La historia es bien conocida. A finales de julio un prisionero se escapa del campo. Como represalia, el temible comandante Fritsch elige al azar diez compañeros del mismo bloque, condenándolos a morir de hambre y de sed. En medio del estupor de todos los prisioneros y hasta de los mismos nazis, el padre Maximiliano se ofrece a sustituir a uno de los condenados, el sargento polaco Francisco Gajowniczek: “Soy un sacerdote católico, estoy ya viejo. Querría ocupar el puesto de ese hombre que tiene esposa e hijos”. Gestos como este, según supervivientes de los campos, no abundaban.  

La caravana de la muerte se pone en marcha. El padre Maximiliano desciende con los otros nueve prisioneros al sótano del bloque 11, “la prisión dentro de la prisión”, donde se aplicaban los castigos más infames. Comienza la lenta agonía, pero esta vez algo no cuadra… En aquella celda, tal y como contaron los guardias, no se escuchaban gritos desgarradores de desesperación y de dolor como otras veces, sino cantos de alabanza, palabras de consuelo, susurros de oraciones. Entre los horrores infernales de Auschwitz, paradigma de todo sistema de desprecio y de odio hacia el hombre y hacia lo que de divino existe en él (Juan Pablo II), brilló una llama de amor, una luz de esperanza y la grandeza de una vocación que llegaba a su culmen como había nacido: bajo el cobijo de la Inmaculada Madre de Dios. Los días pasan y el padre Kolbe, a pesar de su maltrecha salud, permanece inquebrantable al pie de la cruz, junto a su querida Madre del cielo. Había llegado el momento de ceñirse la corona roja que Ella le había ofrecido siendo niño. Uno tras otro los prisioneros fallecen, consolados, abrazados y bendecidos por un santo. Finalmente, el 14 de agosto, una inyección de ácido fénico termina con su vida terrena. Al día siguiente, su cuerpo es quemado en el horno y sus cenizas esparcidas al viento. Humanamente hablando: Un rotundo fracaso, una derrota del mal sobre el bien. Sin embargo, el padre Kolbe no murió, “dio la vida por el hermano”, como afirmó el Papa san Juan Pablo II en su canonización. O en palabras de Kierkegaard, “el tirano muere y su reino termina; el mártir muere y su reino comienza”.

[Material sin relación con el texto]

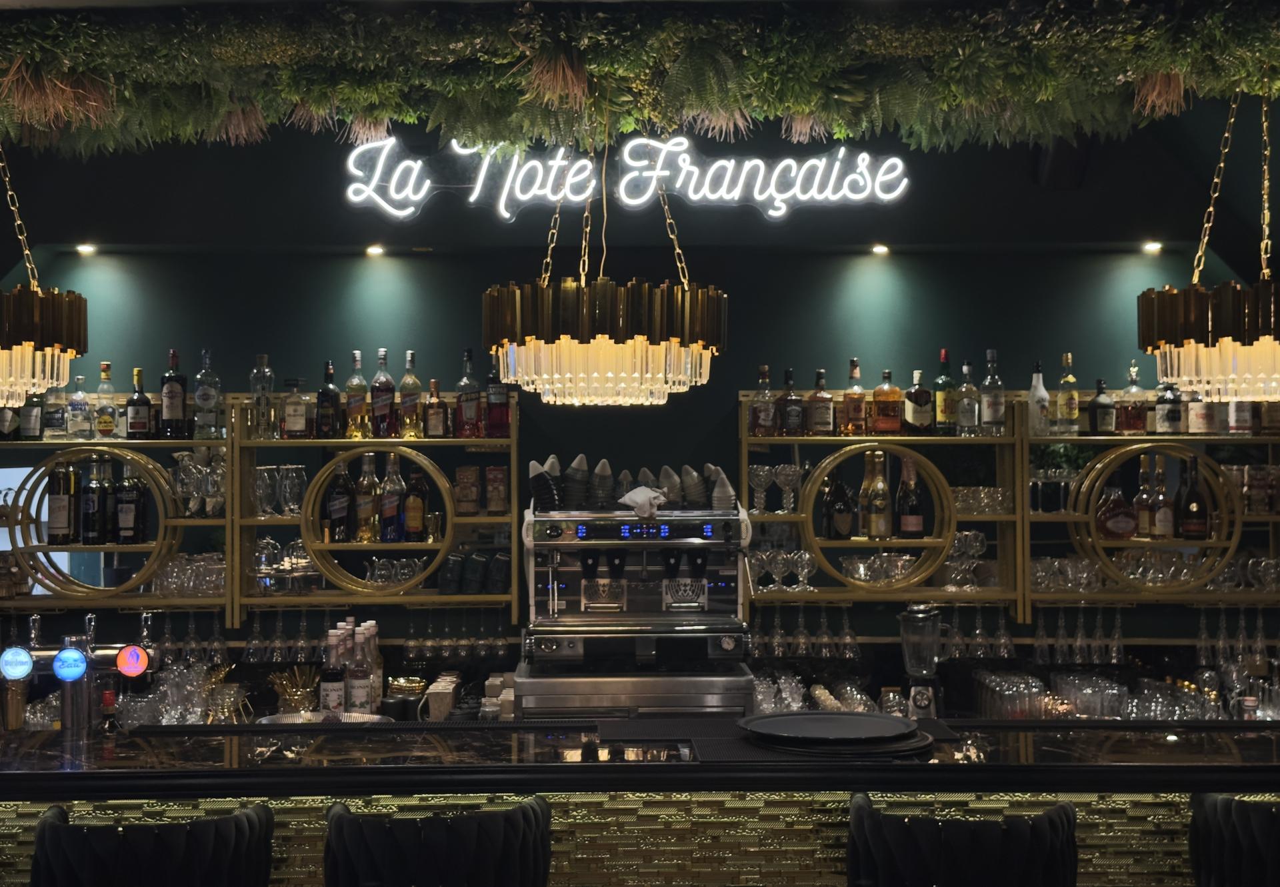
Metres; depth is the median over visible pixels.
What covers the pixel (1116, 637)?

El amor vence. Vence siempre. Es así que comprendemos la muerte de san Maximiliano María Kolbe, mártir de la caridad, es decir, ¡testigo del amor más grande! “No olvidéis el amor”, había dicho a sus hermanos antes de dejar Niepokalanów camino de la prisión. Acosado, sí, pero no desesperado; perseguido, sí, pero no abandonado; derribado, sí, pero no vencido  (cf. 2Corintios 4, 7), porque entregó su vida por amor. Y “el amor es más fuerte que la muerte” (Cant 8, 6).